Oyun size bolca serbestlik tanıyacak. En basitinden, isterseniz elinize silah almadan, bir nevi Sam Fisher olmak zorunda kalacağınız görev de seçebileceksiniz. Bu sessizlik gerektiren görevler arasında; aranan bir şüphelinin foğraflarını seçmek, düşmanınızın konuşmalarını dinlemek gibi Splinter Cell’den aşina olduğumuz görevler bulunacak.
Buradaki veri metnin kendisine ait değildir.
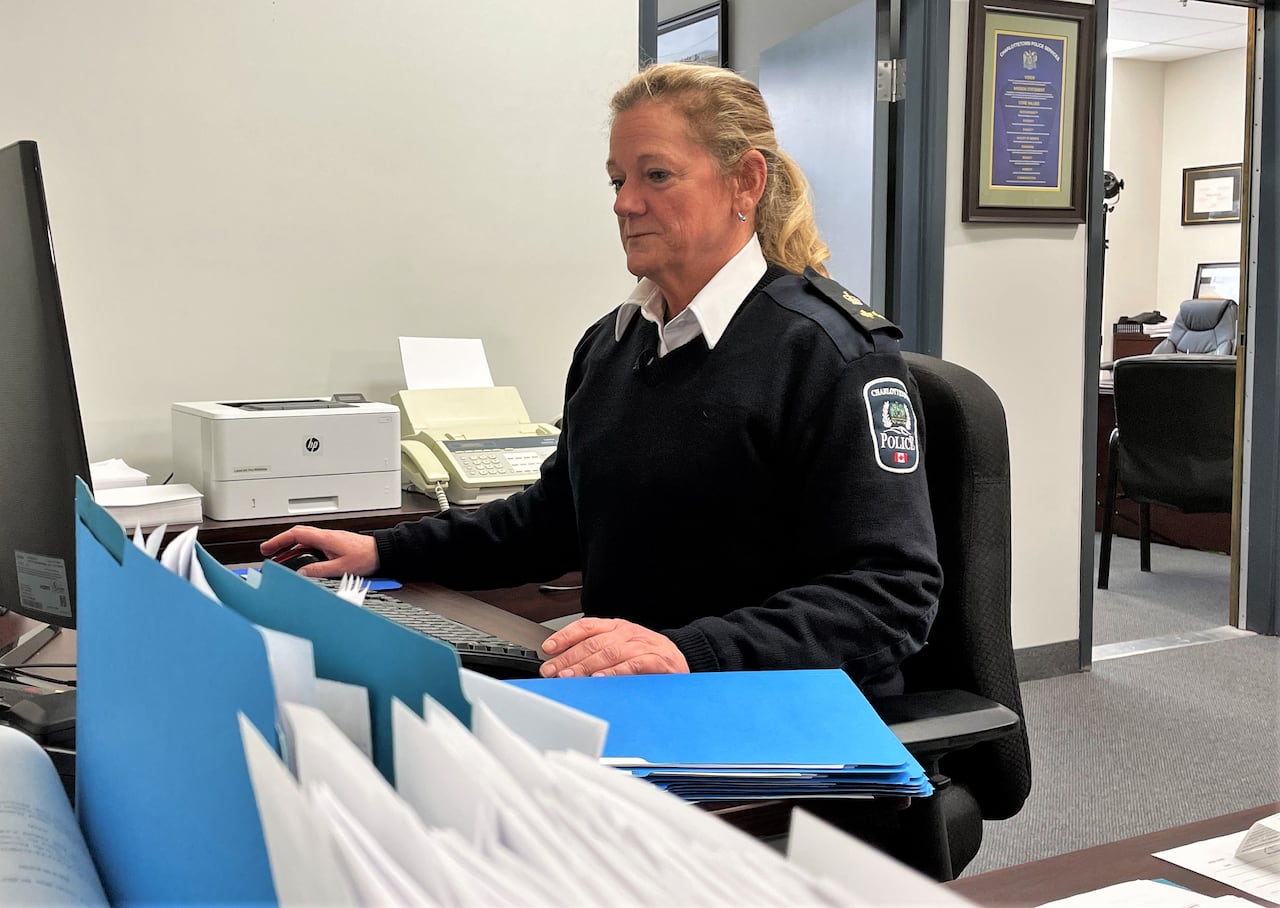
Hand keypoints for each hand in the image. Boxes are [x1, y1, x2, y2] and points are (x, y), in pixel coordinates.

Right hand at [259, 526, 378, 578]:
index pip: (296, 534)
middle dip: (280, 543)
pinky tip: (300, 561)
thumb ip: (319, 571)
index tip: (267, 548)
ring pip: (305, 541)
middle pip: (297, 536)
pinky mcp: (334, 545)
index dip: (279, 540)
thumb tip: (301, 573)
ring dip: (291, 548)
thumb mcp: (341, 567)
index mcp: (325, 538)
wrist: (382, 552)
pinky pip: (313, 546)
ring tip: (280, 560)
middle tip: (268, 553)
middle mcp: (326, 536)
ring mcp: (330, 540)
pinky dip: (302, 552)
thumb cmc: (366, 556)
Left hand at [540, 618, 688, 676]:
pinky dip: (614, 672)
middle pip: (593, 643)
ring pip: (609, 653)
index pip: (586, 627)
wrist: (684, 658)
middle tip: (552, 670)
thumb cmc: (648, 655)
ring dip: (586, 666)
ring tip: (569, 677)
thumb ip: (597, 653)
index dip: (565, 636)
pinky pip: (632, 665)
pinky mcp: (656, 661)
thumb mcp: (622, 647)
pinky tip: (600, 679)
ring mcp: (642, 645)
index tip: (548, 649)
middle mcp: (627, 633)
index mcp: (617, 627)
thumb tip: (565, 666)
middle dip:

100 derecede mi kaynayacak bu oyun?
Paul’un çevresindeki insanlar, karakterimizin yaptığı hareketlere, kararlarına göre değişecek. Eğer acımasız biri olup, sorgulamadan insan öldürürsek çevremizdeki halk bizden korkmaya başlayacak, saygınlığımız azalacak ve bize karşı güvenirlikleri azalmış olacak. Sadece halkın değil, düşmanımızın ve başkanın da fikirleri de biraz önce belirttiğim etkenlere bağlı olarak değişecek.
Boiling Point maalesef görsel açıdan pek etkileyici durmuyor. Gerek ekran görüntülerinden, gerekse yayınlanan video’lardan gördüğüm kadarıyla oyunun grafikleri, bir Half Life 2, bir Doom 3’le yarışabielcek düzeyde değil. Ama yanlış anlaşılmasın; bu görüntülerin berbat olacağı anlamına kesinlike gelmiyor. Kendi mamülleri olan grafik motorunu kullanan yapımcılar, istedikleri herşeyi bu motorlar kolayca yapabildiklerini söylüyorlar. Ayrıca oyundaki görüş alanı da Far Cry ya da Half Life 2’deki gibi gayet geniş olacak. Fizik motoru hakkında bir bilgi bulunmadığından net biir bilgi söyleyemiyoruz maalesef.
Ama bu oyun, su değil!
Oyunda alternatif silahlar da bulabileceksiniz. Bu alternatif silahlar arasından yayınlanan son video’da gördüğüm ve çok hoşuma giden içi reçelle dolu olduğunu sandığım bir kap bulunuyor. Bu kabı düşmana doğru fırlattığımızda, bir grup böcek bu reçelin kokusunu duyuyor ve düşmana doğru saldırıyor. Tabii, bizde bu reçelin yakınındaysak eğer, böceklerin ikinci hedefi de biz olmuş oluyoruz.
Daha kaynamasına var
Boiling Point’in çıkış tarihi şimdilik belli değil ama ilkbaharın sonlarına doğru piyasaya sürülmesi bekleniyor. Oyunun yapımcısı Deep Shadows’un çok dikkatli olması lazım zira bu yıl aynı dönemlerde çıkacak STALKER gibi çok ciddi ve küçümsenmeyecek bir rakibi var. Bu yüzden Boiling Point aceleye getirilmeden geliştiriliyor. Yeni bir Doom 3 – Half Life 2 kapışması bu ikilide de olur mu bilinmez ama bizi bu yıl çok kaliteli oyunların beklediğini söyleyebilirim. Ne diyelim, umarım Boiling Point oyuncuların elinde patlamaz ve başarılı bir oyun oynamış oluruz.